Data for analysis:

- - - -

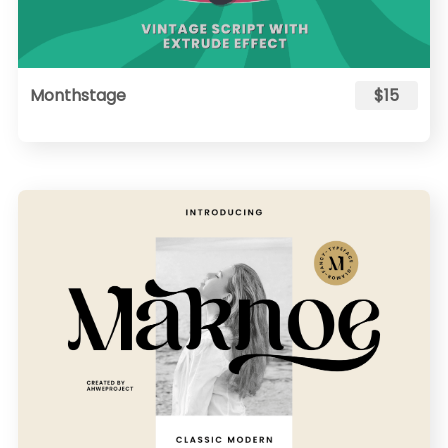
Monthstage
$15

- - - -

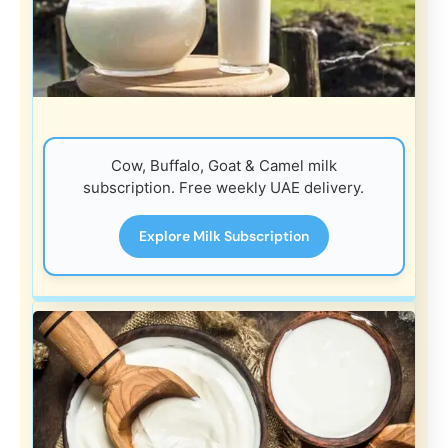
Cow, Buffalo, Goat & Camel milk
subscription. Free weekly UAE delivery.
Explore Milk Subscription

- - - -

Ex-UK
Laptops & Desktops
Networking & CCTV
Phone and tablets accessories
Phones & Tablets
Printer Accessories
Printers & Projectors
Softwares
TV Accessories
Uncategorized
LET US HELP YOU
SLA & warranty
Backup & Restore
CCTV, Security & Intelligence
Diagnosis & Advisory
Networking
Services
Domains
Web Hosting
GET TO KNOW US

- - - -

Instructions to follow:
Quote the lines starting at the one containing "Cow, Buffalo, Goat & Camel milk" and ending at the one containing "Explore Milk Subscription", both included, and nothing else.

Response to this task:
Cow, Buffalo, Goat & Camel milk
subscription. Free weekly UAE delivery.
Explore Milk Subscription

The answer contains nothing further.